Entomophagy
In the West, insects are not on the menu. It is very difficult for Europeans to imagine consuming something symbolically associated with uncleanliness and death. However, from a strictly nutritional point of view, a large number of insects are edible. Entomophagy has emerged as a future solution for the sustainability of food systems, but this requires a change of where insects feature in the Western culinary repertoire.
Abhorred insects
While entomophagy is a popular practice in numerous regions of the world, in Western Europe, insects are not invited to the table. The very idea of eating them provokes a strong aversion in most people. This is a cognitive aversion, not founded on objective facts, but on our perception of the foodstuff. In the West, insects are often synonymous with repulsive, swarming vermin, associated with uncleanliness and decomposition, disease and death. They are furtive, they sting, they are parasites and they frighten us. Consequently, eating them poses a problem. Incorporating insects into our diet is deemed ‘unthought of’ (Fischler, 2001) owing to prejudices relating to health. The very idea of it can provoke violent emotions and even physical reactions such as vomiting. Yet, this has not always been the case. Prehistoric human coprolites found in the soil in present-day North America prove that entomophagy is as old as humanity. According to the Bible, John the Baptist ate locusts in the desert (Matthew, 3:4). These crop-destroying insects are still a popular foodstuff in North Africa and the Middle East today. Pliny the Elder reported that the Romans smothered them in honey and regarded them as a delicacy, alongside cossi (stag beetle larvae) which they fattened with flour. More recently, in the 19th century, locals in the south of France ate cockchafer larvae grilled over a wood fire.

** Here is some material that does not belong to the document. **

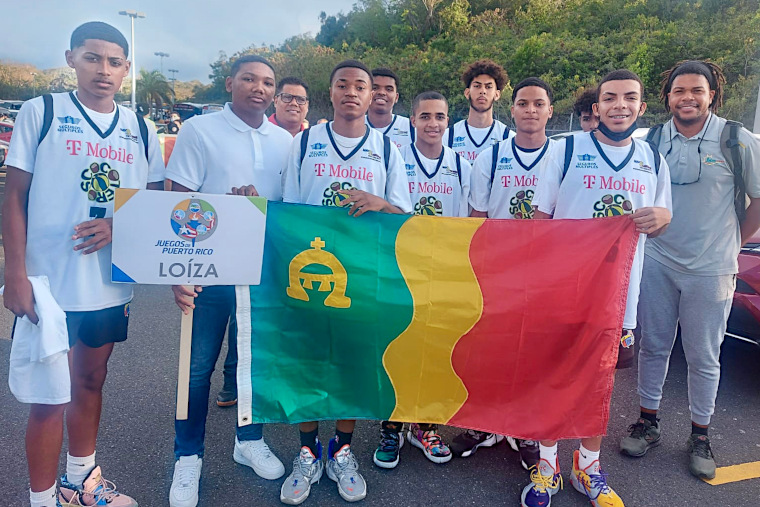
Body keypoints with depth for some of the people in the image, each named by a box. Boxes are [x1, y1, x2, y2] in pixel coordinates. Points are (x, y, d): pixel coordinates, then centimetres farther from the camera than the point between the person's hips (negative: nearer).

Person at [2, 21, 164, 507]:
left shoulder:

Seen from the West: a dietary practice born of necessity
From the Western perspective, the consumption of insects is seen as a matter of survival, a symptom of poverty or of food supply problems, leaving populations no choice but to resort to entomophagy. Many insects are in fact edible and even proffer nutritional and health benefits. Over recent years, Europe has seen a growth in insect-breeding farms, presenting these animals as a substitute for meat. Consuming insects could go some way toward meeting the need for sustainable food systems. This would nevertheless require a change in our perception, whereby the main argument highlights the economic and environmental benefits of insects rather than considering them in terms of their flavour and eating them for pleasure. The idea is therefore to cultivate a taste for insects in the West, in order to establish this environmentally advantageous dietary practice.
The abstract insect
Food culture defines what it deems edible beyond just the nutritional and health criteria. The aversion and disgust provoked by the sight of bugs on our plates stall attempts to market insects in the West. One of the solutions manufacturers have now devised is to produce foodstuffs made from insect flour. The insects are then no longer recognisable in the finished product; they are merely indicated in the list of ingredients. In fact, we already eat many insects without knowing it: around 500 g a year in salads and fruit; as well as cochineal in the form of the natural colouring agent E120 in strawberry yoghurts and other processed foodstuffs. Fancy a larva steak or locust surimi?